> [DESCRIPTION OF THE TASK]: Please change every "玩家" in the rows below to "用户" and reproduce the rows with nothing else altered.

> [THE INPUT]:
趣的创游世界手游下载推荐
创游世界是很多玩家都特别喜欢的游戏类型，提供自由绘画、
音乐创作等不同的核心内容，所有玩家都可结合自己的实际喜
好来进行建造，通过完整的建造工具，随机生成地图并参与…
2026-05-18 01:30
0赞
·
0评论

> [SOLUTION BELOW]:
趣的创游世界手游下载推荐
创游世界是很多用户都特别喜欢的游戏类型，提供自由绘画、
音乐创作等不同的核心内容，所有用户都可结合自己的实际喜
好来进行建造，通过完整的建造工具，随机生成地图并参与…
2026-05-18 01:30
0赞
·
0评论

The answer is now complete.